As large inference models such as DeepSeek and o1/o3 continue to bring shocks,Someone is starting to study their weaknesses.. The latest research reveals that when encountering difficult problems, large reasoning models may frequently switch problem-solving ideas like "half-hearted students" but fail due to lack of in-depth exploration - this phenomenon is called by researchersUnderthinking(less thinking).
The research team comes from Tencent AI Laboratory, Suzhou University and Shanghai Jiao Tong University. The main research objects are open sourceDeepSeek-R1 and QwenQwQSeries models.
By analyzing the wrong answers of AI, they found that the current large-scale reasoning model often takes the correct route in the early stages of thinking, but tends to "tamper with the basics" and quickly begins to explore other ideas, resulting in the subsequent generation of thousands of tokens that do not contribute to solving the problem.
This "ineffective effort" not only wastes computing resources, but also significantly reduces the accuracy of answers.
"Half-heartedness" is the culprit
This phenomenon is particularly evident when solving more complex tasks such as math competition problems.
For system analysis, the team conducted experiments on o1-like models QwQ-32B-Preview, DeepSeek-R1-671B, etc. on three challenging test sets MATH500, GPQADiamond and AIME2024.
The figure below compares the token usage and number of thought switches in correct and incorrect answers. On average, o1-like modelsWrong answers consume 225% more tokens than correct answers., the reason is that the frequency of thought switching increased by 418%.
To analyze this phenomenon in depth, the research team developed an evaluation framework for judging whether the abandoned reasoning paths were actually sufficient to derive the correct answer.
It was observed that many models had correct ideas at the beginning of the answer, but did not proceed further to complete the reasoning.
More than 70% of wrong answers contain at least one correct idea. In addition, among more than 50% of wrong answers, more than 10% of the ideas are correct.
As shown in the example below, for example, Thought1 initiated the correct interpretation by identifying that the given equation was similar to the equation of an ellipse centered at (0, 0) and (20, 11). Setting two expressions equal is an efficient way to find the common point (x, y) that satisfies both equations.

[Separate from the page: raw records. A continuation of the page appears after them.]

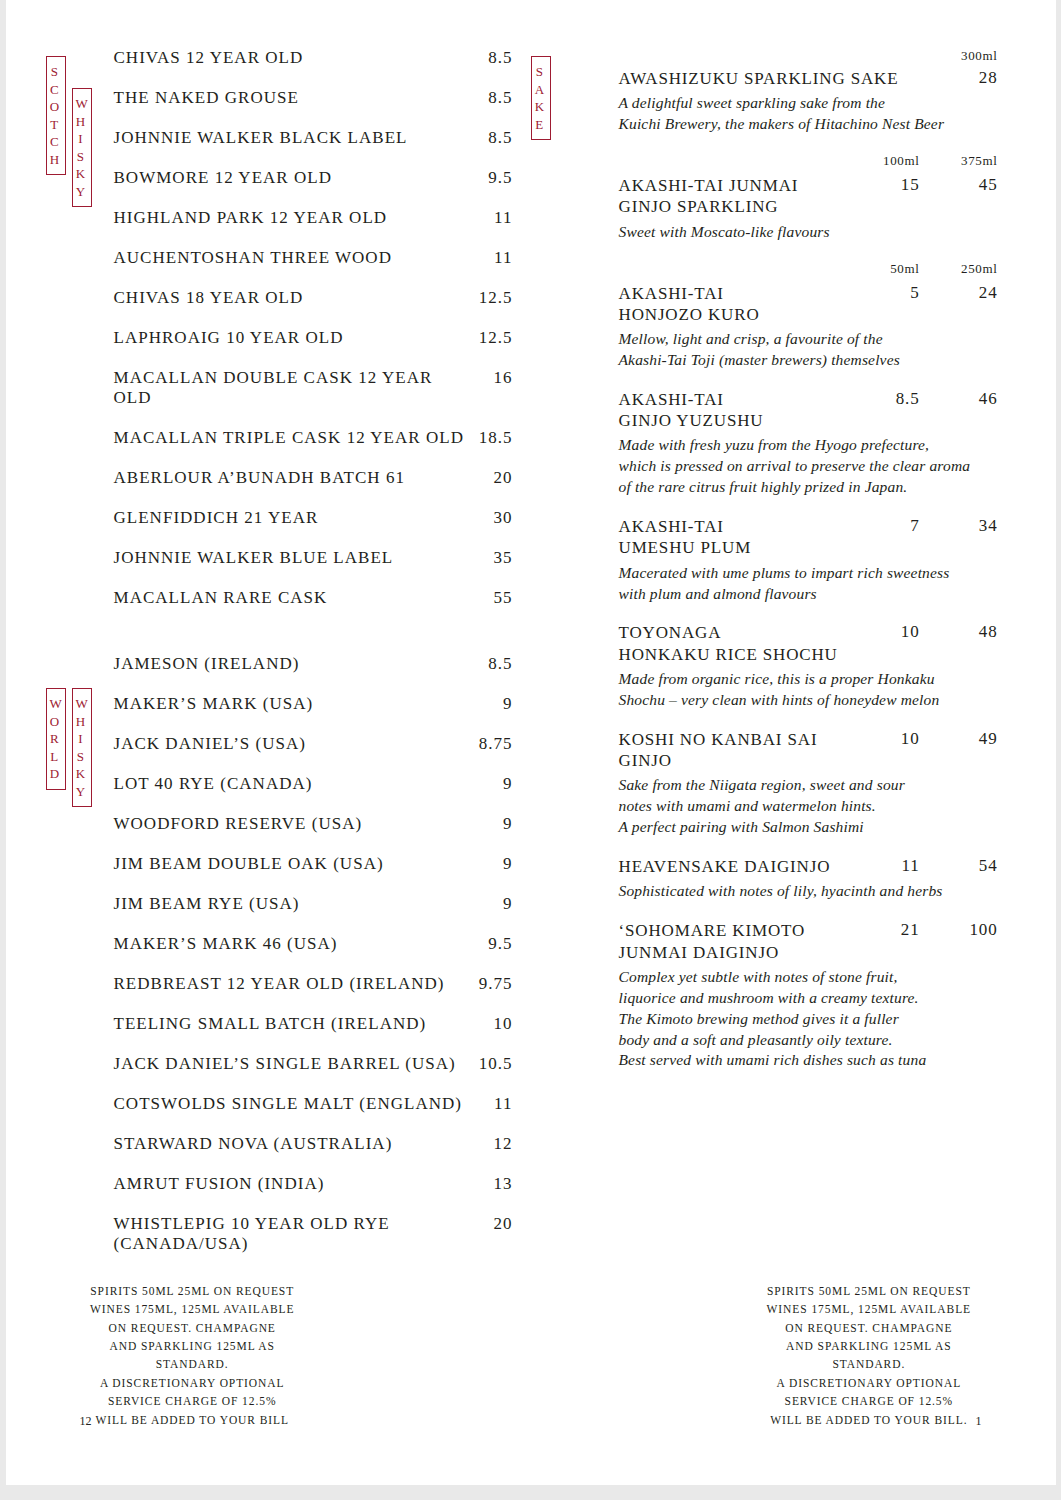SCOTCH
WHISKY
Chivas 12 Year Old 8.5
The Naked Grouse 8.5
Johnnie Walker Black Label 8.5
Bowmore 12 Year Old 9.5
Highland Park 12 Year Old 11
Auchentoshan Three Wood 11
Chivas 18 Year Old 12.5
Laphroaig 10 Year Old 12.5
Macallan Double Cask 12 Year Old 16
Macallan Triple Cask 12 Year Old 18.5
Aberlour A’Bunadh Batch 6120
Glenfiddich 21 Year 30
Johnnie Walker Blue Label 35
Macallan Rare Cask 55
WORLD
WHISKY
Jameson (Ireland) 8.5
Maker’s Mark (USA) 9
Jack Daniel’s (USA) 8.75
Lot 40 Rye (Canada) 9
Woodford Reserve (USA) 9
Jim Beam Double Oak (USA) 9
Jim Beam Rye (USA) 9
Maker’s Mark 46 (USA) 9.5
Redbreast 12 Year Old (Ireland) 9.75
Teeling Small Batch (Ireland) 10
Jack Daniel’s Single Barrel (USA) 10.5
Cotswolds Single Malt (England) 11
Starward Nova (Australia) 12
Amrut Fusion (India) 13
Whistlepig 10 Year Old Rye (Canada/USA) 20
Spirits 50ml 25ml on request
Wines 175ml, 125ml available on request. Champagne
and sparkling 125ml as standard.
A discretionary optional service charge of 12.5%
will be added to your bill
12
SAKE
300ml
Awashizuku Sparkling Sake 28
A delightful sweet sparkling sake from the
Kuichi Brewery, the makers of Hitachino Nest Beer
100ml 375ml
Akashi-Tai Junmai
Ginjo Sparkling 1545
Sweet with Moscato-like flavours
50ml 250ml
Akashi-Tai
Honjozo Kuro 524
Mellow, light and crisp, a favourite of the
Akashi-Tai Toji (master brewers) themselves
Akashi-Tai
Ginjo Yuzushu 8.546
Made with fresh yuzu from the Hyogo prefecture,
which is pressed on arrival to preserve the clear aroma
of the rare citrus fruit highly prized in Japan.
Akashi-Tai
Umeshu Plum 734
Macerated with ume plums to impart rich sweetness
with plum and almond flavours
Toyonaga
Honkaku Rice Shochu 1048
Made from organic rice, this is a proper Honkaku
Shochu – very clean with hints of honeydew melon
Koshi No Kanbai Sai Ginjo 1049
Sake from the Niigata region, sweet and sour
notes with umami and watermelon hints.
A perfect pairing with Salmon Sashimi
Heavensake Daiginjo 1154
Sophisticated with notes of lily, hyacinth and herbs
‘Sohomare Kimoto
Junmai Daiginjo 21100
Complex yet subtle with notes of stone fruit,
liquorice and mushroom with a creamy texture.
The Kimoto brewing method gives it a fuller
body and a soft and pleasantly oily texture.
Best served with umami rich dishes such as tuna
Spirits 50ml 25ml on request
Wines 175ml, 125ml available on request. Champagne
and sparkling 125ml as standard.
A discretionary optional service charge of 12.5%
will be added to your bill.
1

However, the model did not focus on in-depth exploration of this reasonable idea and use further algebraic operations and optimization techniques for analysis. Instead, it frequently switched ideas, consuming an additional 7270 tokens, but still failed to arrive at the correct answer.

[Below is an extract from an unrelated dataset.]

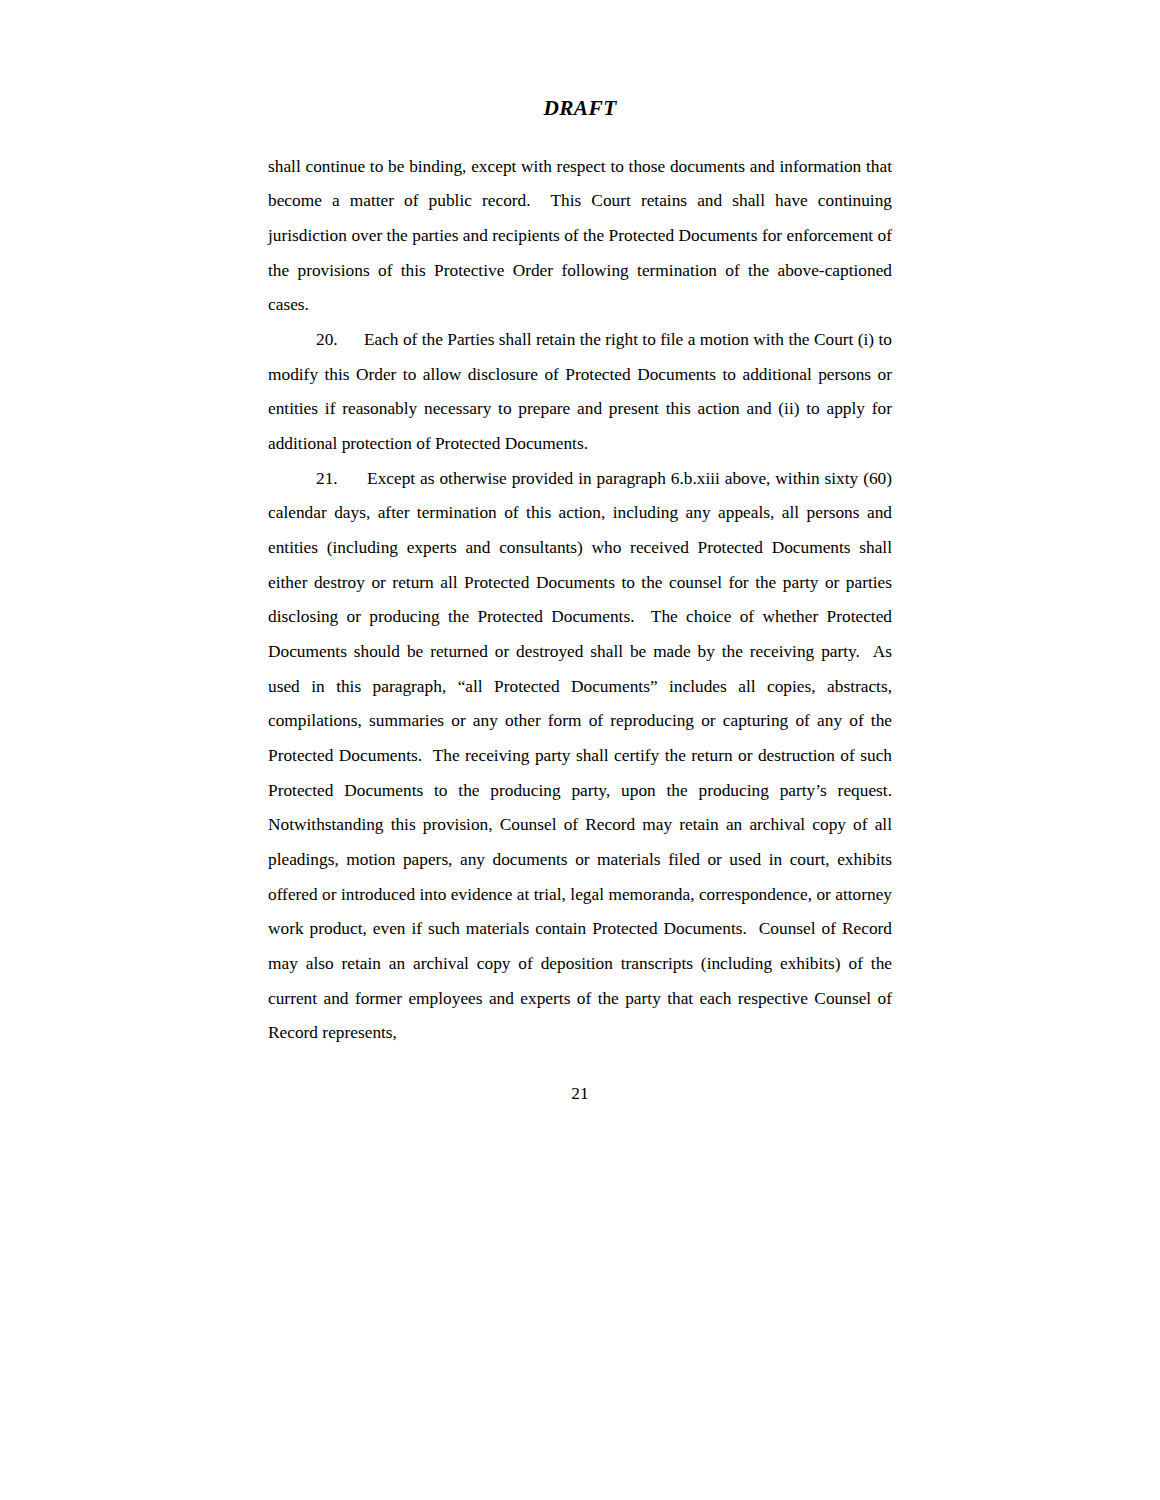DRAFT
shall continue to be binding, except with respect to those documents and information that become a matter of public record. This Court retains and shall have continuing jurisdiction over the parties and recipients of the Protected Documents for enforcement of the provisions of this Protective Order following termination of the above-captioned cases.
20. Each of the Parties shall retain the right to file a motion with the Court (i) to modify this Order to allow disclosure of Protected Documents to additional persons or entities if reasonably necessary to prepare and present this action and (ii) to apply for additional protection of Protected Documents.
21. Except as otherwise provided in paragraph 6.b.xiii above, within sixty (60) calendar days, after termination of this action, including any appeals, all persons and entities (including experts and consultants) who received Protected Documents shall either destroy or return all Protected Documents to the counsel for the party or parties disclosing or producing the Protected Documents. The choice of whether Protected Documents should be returned or destroyed shall be made by the receiving party. As used in this paragraph, “all Protected Documents” includes all copies, abstracts, compilations, summaries or any other form of reproducing or capturing of any of the Protected Documents. The receiving party shall certify the return or destruction of such Protected Documents to the producing party, upon the producing party’s request. Notwithstanding this provision, Counsel of Record may retain an archival copy of all pleadings, motion papers, any documents or materials filed or used in court, exhibits offered or introduced into evidence at trial, legal memoranda, correspondence, or attorney work product, even if such materials contain Protected Documents. Counsel of Record may also retain an archival copy of deposition transcripts (including exhibits) of the current and former employees and experts of the party that each respective Counsel of Record represents,
21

Ultimately, it leads to a guess answer that lacks support for the extended COT process.
Based on these observations, the researchers proposed a metric (UnderthinkingMetric) for quantifying the degree of Underthinking.
This indicator evaluates reasoning efficiency by measuring the token usage efficiency in wrong answers, and calculates the ratio of the number of tokens required from the beginning of the answer to the appearance of the first correct idea to the total number of tokens.
Experimental results show that all tested o1-like models have significant thinking deficiencies. The relationship between model accuracy and insufficient thinking appears differently across different datasets.
On the MATH500-Hard and GPQADiamond data sets, the DeepSeek-R1-671B model with better performance not only achieves higher accuracy, but also has a higher UT score, indicating that there are more insufficient thinking in wrong answers.
This means that although the model is more capable overall, it may generate a longer but less efficient inference process under uncertainty, possibly because the model explores multiple wrong reasoning paths but fails to effectively converge to the correct answer.
On the contrary, in the AIME2024 test set, the DeepSeek-R1-671B model not only achieved higher accuracy, but also showed a lower UT score, reflecting less insufficient thinking and higher token efficiency.
This shows that the model's reasoning process remains focused and efficient in this task even if it does not arrive at the correct answer. The team said this may be because the model is better aligned with the question types and reasoning processes required by AIME2024.
Understanding the phenomenon of underthinking is critical to developing models that provide correct answers and have efficient reasoning processes.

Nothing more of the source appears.